Similarly in the House, you've seen in most of the national polls that the Democrats have a sizable lead in what's called the "generic House vote," but you can win the popular vote for the House and still not win 218 congressional districts, depending on how those votes are proportioned out among districts. As we learned in 2000, you can win the popular vote but not win the Electoral College.

So, I think that people — including those of us on the decision teams as well as lay people looking at the results — have to be careful to remember that just because an exit poll shows more people voting for Democratic House candidates than Republican House candidates, that doesn't mean that, when you look district by district, the Democrats get or don't get 218 seats. That's going to be one of the trickiest things on election night.

Lenski also talked about efforts this year to stop any early leaks about results.

Well, I'll tell you a brief description of what we will be doing with the networks and the Associated Press. We're going to put in place systems in which no one, even at the networks, can view any of this data before 5 p.m. on Election Day. This will be very similar to procedures used in England and Mexico and other places to strictly control the dissemination of data, and the number of people who get to look at it before 5 o'clock. We'll have one or two rooms in which people will, in essence, be in a bubble, quarantined. They'll have to give up their cell phones, their pagers, any Internet activity, anything of that sort and stay in that room until 5 o' clock in order to view the data so we know there is no possibility of communication with the outside world.

The media consortium will be doing exit polling in the Senate race here.

The citizen exit polling will be done following guidelines from Election Integrity.

King County elections spokeswoman Bobbie Egan said there are protections in place for polling place votes. There are electronic, touch-screen, voting terminals, but unlike in other states they have a "verifiable paper audit trail."

In the primary about 7,500 people voted with the machines and the county's post-election audit found a perfect match between the paper receipts and the vote count, she said.
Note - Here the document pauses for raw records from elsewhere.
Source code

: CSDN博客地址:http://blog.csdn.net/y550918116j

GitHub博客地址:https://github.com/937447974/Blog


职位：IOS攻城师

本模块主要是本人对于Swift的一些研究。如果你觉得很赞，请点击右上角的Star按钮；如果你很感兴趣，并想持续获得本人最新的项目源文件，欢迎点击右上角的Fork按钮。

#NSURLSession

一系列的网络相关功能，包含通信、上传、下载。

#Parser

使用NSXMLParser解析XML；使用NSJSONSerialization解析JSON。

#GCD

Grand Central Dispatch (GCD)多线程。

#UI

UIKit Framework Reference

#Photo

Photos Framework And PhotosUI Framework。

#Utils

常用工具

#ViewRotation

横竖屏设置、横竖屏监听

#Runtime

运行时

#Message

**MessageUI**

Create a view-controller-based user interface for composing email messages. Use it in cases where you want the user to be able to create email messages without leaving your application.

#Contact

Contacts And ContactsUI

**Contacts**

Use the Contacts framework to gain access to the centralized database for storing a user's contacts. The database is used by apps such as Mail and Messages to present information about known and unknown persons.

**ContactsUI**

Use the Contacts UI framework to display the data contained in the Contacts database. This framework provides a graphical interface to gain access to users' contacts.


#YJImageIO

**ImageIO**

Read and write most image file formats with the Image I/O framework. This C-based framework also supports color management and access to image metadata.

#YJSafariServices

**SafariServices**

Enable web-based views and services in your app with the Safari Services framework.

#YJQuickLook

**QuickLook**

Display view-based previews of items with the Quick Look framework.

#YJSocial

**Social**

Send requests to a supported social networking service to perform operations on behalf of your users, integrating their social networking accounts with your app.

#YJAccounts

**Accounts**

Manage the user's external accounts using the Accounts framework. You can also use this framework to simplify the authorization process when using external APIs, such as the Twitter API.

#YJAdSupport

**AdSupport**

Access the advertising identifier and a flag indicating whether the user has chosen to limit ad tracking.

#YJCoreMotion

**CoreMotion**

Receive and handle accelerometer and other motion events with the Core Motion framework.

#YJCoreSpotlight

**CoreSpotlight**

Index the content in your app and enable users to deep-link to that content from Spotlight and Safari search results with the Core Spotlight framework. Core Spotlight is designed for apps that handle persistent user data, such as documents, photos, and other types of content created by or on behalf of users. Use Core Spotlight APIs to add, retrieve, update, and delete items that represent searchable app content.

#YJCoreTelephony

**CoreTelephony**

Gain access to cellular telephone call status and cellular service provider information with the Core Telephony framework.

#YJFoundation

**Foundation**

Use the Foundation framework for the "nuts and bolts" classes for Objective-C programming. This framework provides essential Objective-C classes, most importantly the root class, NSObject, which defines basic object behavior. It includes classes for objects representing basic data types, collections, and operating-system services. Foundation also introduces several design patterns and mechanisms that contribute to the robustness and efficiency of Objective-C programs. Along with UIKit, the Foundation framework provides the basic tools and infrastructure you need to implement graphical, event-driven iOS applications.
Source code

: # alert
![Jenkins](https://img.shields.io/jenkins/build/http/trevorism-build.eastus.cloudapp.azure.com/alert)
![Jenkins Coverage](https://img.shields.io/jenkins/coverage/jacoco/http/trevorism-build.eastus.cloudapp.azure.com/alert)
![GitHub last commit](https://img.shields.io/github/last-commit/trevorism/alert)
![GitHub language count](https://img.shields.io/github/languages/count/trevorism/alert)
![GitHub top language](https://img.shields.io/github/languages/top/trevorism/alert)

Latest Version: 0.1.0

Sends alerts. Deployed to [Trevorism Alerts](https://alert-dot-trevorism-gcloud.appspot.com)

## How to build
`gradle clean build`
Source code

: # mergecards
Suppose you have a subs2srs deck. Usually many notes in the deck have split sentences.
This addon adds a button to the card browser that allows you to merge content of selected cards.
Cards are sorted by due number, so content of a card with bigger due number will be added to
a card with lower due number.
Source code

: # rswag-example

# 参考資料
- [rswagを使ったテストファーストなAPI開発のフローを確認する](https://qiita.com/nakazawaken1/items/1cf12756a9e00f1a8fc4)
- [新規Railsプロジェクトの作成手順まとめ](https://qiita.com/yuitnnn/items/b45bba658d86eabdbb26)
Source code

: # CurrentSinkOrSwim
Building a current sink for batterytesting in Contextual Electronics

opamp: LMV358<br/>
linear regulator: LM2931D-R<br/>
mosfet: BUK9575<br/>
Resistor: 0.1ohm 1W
And in all polling places voters have the choice of using the machines or using a paper ballot.

In other election-counting news:

Some Washington counties now have a way for voters to track mail ballots, too. It comes from a local company, VoteHere. Mail-in Ballot Tracker is being phased in statewide and currently is in use in 15 counties, though not King.

And in the new Fortune magazine there is a story about Diebold, the controversial manufacturer of electronic voting machines.
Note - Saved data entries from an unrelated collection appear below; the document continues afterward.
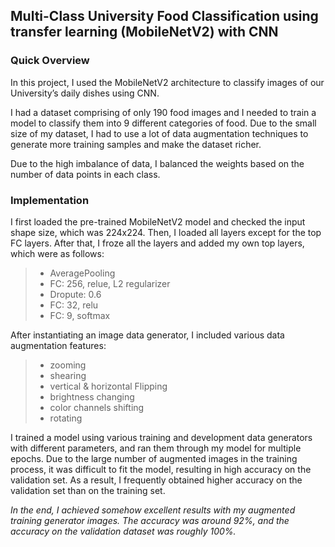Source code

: ## Multi-Class University Food Classification using transfer learning (MobileNetV2) with CNN

### Quick Overview
In this project, I used the MobileNetV2 architecture to classify images of our University’s daily dishes using CNN.

I had a dataset comprising of only 190 food images and I needed to train a model to classify them into 9 different categories of food. Due to the small size of my dataset, I had to use a lot of data augmentation techniques to generate more training samples and make the dataset richer.

Due to the high imbalance of data, I balanced the weights based on the number of data points in each class.

### Implementation

I first loaded the pre-trained MobileNetV2 model and checked the input shape size, which was 224x224. Then, I loaded all layers except for the top FC layers. After that, I froze all the layers and added my own top layers, which were as follows:
>* AveragePooling 
>* FC: 256, relue, L2 regularizer
>* Dropute: 0.6
>* FC: 32, relu
>* FC: 9, softmax

After instantiating an image data generator, I included various data augmentation features:
>* zooming
>* shearing
>* vertical & horizontal Flipping
>* brightness changing
>* color channels shifting
>* rotating

I trained a model using various training and development data generators with different parameters, and ran them through my model for multiple epochs. Due to the large number of augmented images in the training process, it was difficult to fit the model, resulting in high accuracy on the validation set. As a result, I frequently obtained higher accuracy on the validation set than on the training set.

*In the end, I achieved somehow excellent results with my augmented training generator images. The accuracy was around 92%, and the accuracy on the validation dataset was roughly 100%.*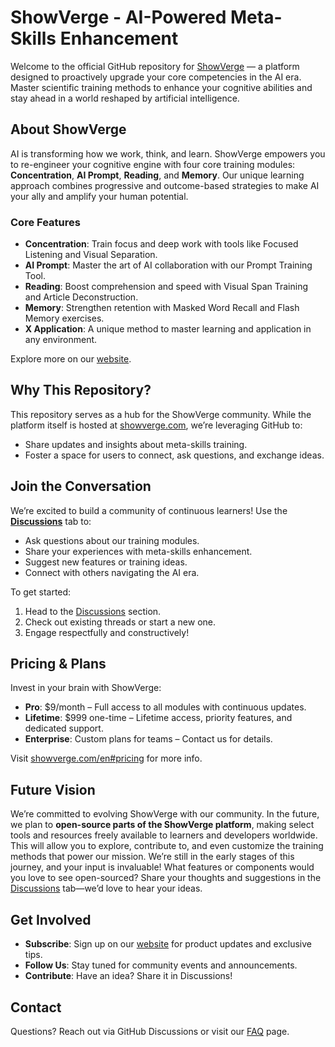 # ShowVerge - AI-Powered Meta-Skills Enhancement

Welcome to the official GitHub repository for [ShowVerge](https://showverge.com/) — a platform designed to proactively upgrade your core competencies in the AI era. Master scientific training methods to enhance your cognitive abilities and stay ahead in a world reshaped by artificial intelligence.

## About ShowVerge

AI is transforming how we work, think, and learn. ShowVerge empowers you to re-engineer your cognitive engine with four core training modules: **Concentration**, **AI Prompt**, **Reading**, and **Memory**. Our unique learning approach combines progressive and outcome-based strategies to make AI your ally and amplify your human potential.

### Core Features
- **Concentration**: Train focus and deep work with tools like Focused Listening and Visual Separation.
- **AI Prompt**: Master the art of AI collaboration with our Prompt Training Tool.
- **Reading**: Boost comprehension and speed with Visual Span Training and Article Deconstruction.
- **Memory**: Strengthen retention with Masked Word Recall and Flash Memory exercises.
- **X Application**: A unique method to master learning and application in any environment.

Explore more on our [website](https://showverge.com/).

## Why This Repository?

This repository serves as a hub for the ShowVerge community. While the platform itself is hosted at [showverge.com](https://showverge.com/), we’re leveraging GitHub to:
- Share updates and insights about meta-skills training.
- Foster a space for users to connect, ask questions, and exchange ideas.

## Join the Conversation

We’re excited to build a community of continuous learners! Use the **[Discussions](https://github.com/showverge/showverge/discussions)** tab to:
- Ask questions about our training modules.
- Share your experiences with meta-skills enhancement.
- Suggest new features or training ideas.
- Connect with others navigating the AI era.

To get started:
1. Head to the [Discussions](https://github.com/showverge/showverge/discussions) section.
2. Check out existing threads or start a new one.
3. Engage respectfully and constructively!

## Pricing & Plans
Invest in your brain with ShowVerge:
- **Pro**: $9/month – Full access to all modules with continuous updates.
- **Lifetime**: $999 one-time – Lifetime access, priority features, and dedicated support.
- **Enterprise**: Custom plans for teams – Contact us for details.

Visit [showverge.com/en#pricing](https://showverge.com/pricing) for more info.

## Future Vision

We’re committed to evolving ShowVerge with our community. In the future, we plan to **open-source parts of the ShowVerge platform**, making select tools and resources freely available to learners and developers worldwide. This will allow you to explore, contribute to, and even customize the training methods that power our mission. We’re still in the early stages of this journey, and your input is invaluable! What features or components would you love to see open-sourced? Share your thoughts and suggestions in the [Discussions](https://github.com/showverge/showverge/discussions) tab—we’d love to hear your ideas.

## Get Involved
- **Subscribe**: Sign up on our [website](https://showverge.com/) for product updates and exclusive tips.
- **Follow Us**: Stay tuned for community events and announcements.
- **Contribute**: Have an idea? Share it in Discussions!

## Contact
Questions? Reach out via GitHub Discussions or visit our [FAQ](https://showverge.com/#faq) page.

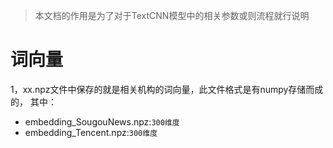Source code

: >本文档的作用是为了对于TextCNN模型中的相关参数或则流程就行说明

# 词向量
1，xx.npz文件中保存的就是相关机构的词向量，此文件格式是有numpy存储而成的，
其中：
- embedding_SougouNews.npz:`300维度`
- embedding_Tencent.npz:`300维度`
But after a close look at Diebold and its operations, it's hard to see the company as evil. Naive? Yes. Ignorant? Sure. Stupid? Sometimes. "We didn't know a whole lot about the elections business when we went into it, "admits (CEO Thomas) Swidarski. "Here we are, a bunch of banking folks thinking making voting machines would be similar to making ATMs. We've learned some pretty painful lessons."

But what was most interesting is the closing paragraph that makes it clear the company may get out of the vote counting business.

As for Diebold, Swidarski is questioning whether the election business "fits into our product portfolio." He says he'll make a decision within the next three months. But it says something that the company recently ordered the name "Diebold" removed from the front of the voting equipment. Why? A spokesman would only say, "It was a strategic decision on the part of the corporation."